Scotophors sensitive to electron beam radiation can be used instead of phosphors in cathode ray tubes, for creating a light absorbing instead of light emitting image. Such displays are viewable in bright light and the image is persistent, until erased.

The image would be retained until erased by flooding the scotophor with a high-intensity infrared light or by electro-thermal heating. Using conventional deflection and raster formation circuitry, a bi-level image could be created on the membrane and retained even when power was removed from the CRT.

In Germany, scotophor tubes were developed by Telefunken as blauschrift-röhre ("dark-trace tube"). The heating mechanism was a layer of mica with transparent thin film of tungsten. When the image was to be erased, current was applied to the tungsten layer; even very dark images could be erased in 5–10 seconds.
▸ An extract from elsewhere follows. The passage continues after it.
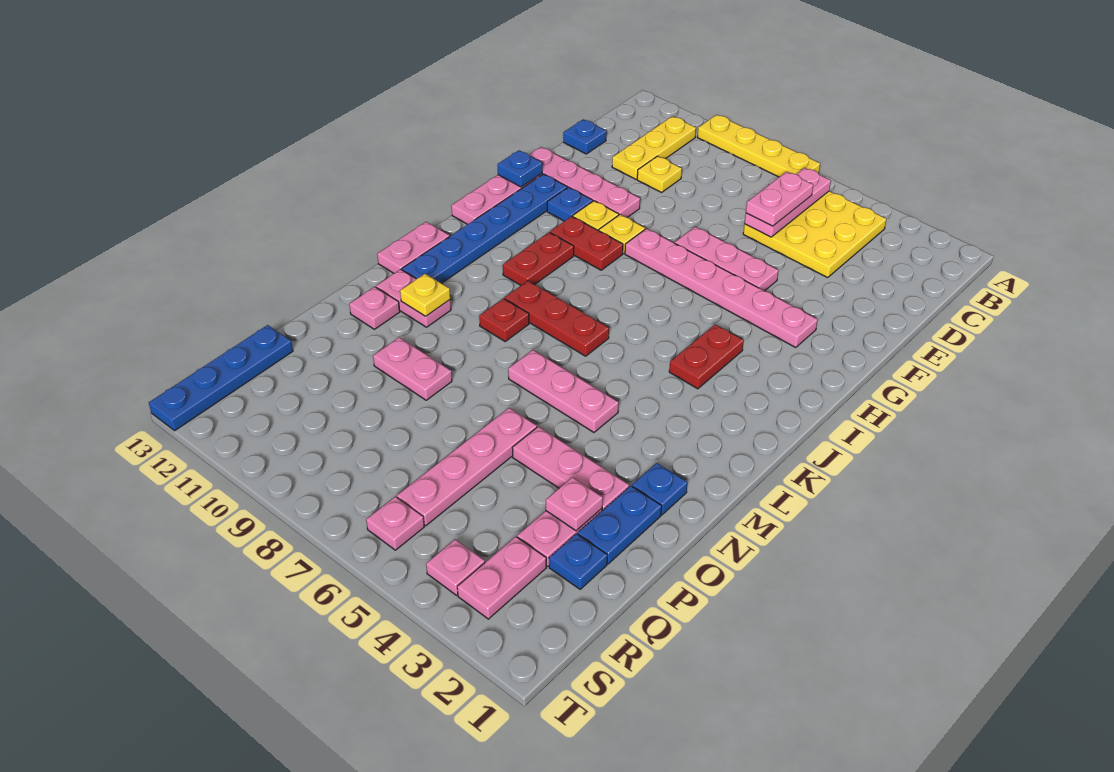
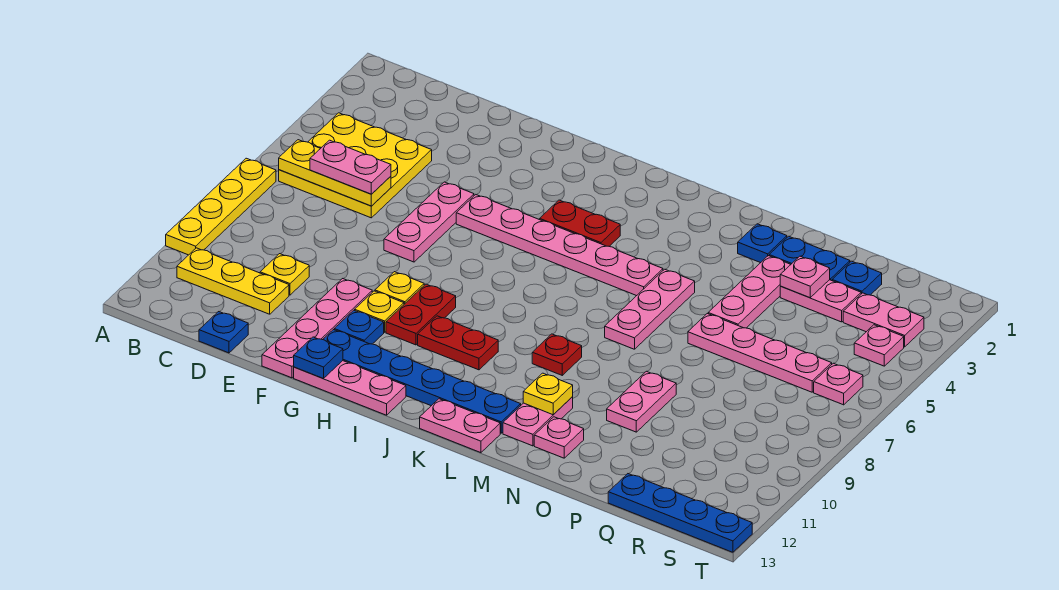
pink plate B6:D6 level 2 -> yellow plate B6:D6 level 2
pink plate G3:G8 level 1 -> pink plate G5:L5 level 1
red plate K7:K9 level 1 -> none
Scotophors typically require a higher-intensity electron beam to change color than phosphors need to emit light. Screens with layers of a scotophor and a phosphor are therefore possible, where the phosphor, flooded with a dedicated wide-beam low-intensity electron gun, produces backlight for the scotophor, and optionally highlights selected areas of the screen if bombarded with electrons with higher energy but still insufficient to penetrate the phosphor and change the scotophor state.

The main application of scotophors was in plan position indicators, specialized military radar displays. The achievable brightness allowed projecting the image to a larger surface. The ability to quickly record a persistent trace found its use in some oscilloscopes.

==Materials==
Potassium chloride is used as a scotophor with designation P10 in dark-trace CRTs (also called dark trace tubes, color center tubes, cathodochromic displays or scotophor tubes), e.g. in the Skiatron. This CRT replaced the conventional light-emitting phosphor layer on the face of the tube screen with a scotophor such as potassium chloride (KCl). Potassium chloride has the property that when a crystal is struck by an electron beam, that spot would change from translucent white to a dark magenta color. By backlighting such a CRT with a white or green circular fluorescent lamp, the resulting image would appear as black information against a green background or as magenta information against a white background. A benefit, aside from the semi-permanent storage of the displayed image, is that the brightness of the resultant display is only limited by the illumination source and optics. The F-centers, however, have tendency to aggregate, and the screen needs to be heated to fully erase the image.

The image on KCl can be formed by depositing a charge of over 0.3 microcoulomb per square centimeter, by an electron beam with energy typically at 8–10 keV. The erasure can be achieved in less than a second by heating the scotophor at 150 °C.

KCl was the most common scotophor used. Other halides show the same property; potassium bromide absorbs in bluish end of the spectrum, resulting in a brown trace, sodium chloride produces a trace that is colored more towards orange.

Another scotophor used in dark-trace CRTs is a modified sodalite, fired in reducing atmosphere or having some chlorides substituted with sulfate ions. Its advantage against KCl is its higher writing speed, less fatigue, and the F-centers do not aggregate, therefore it is possible to substantially erase the screen with light only, without heating.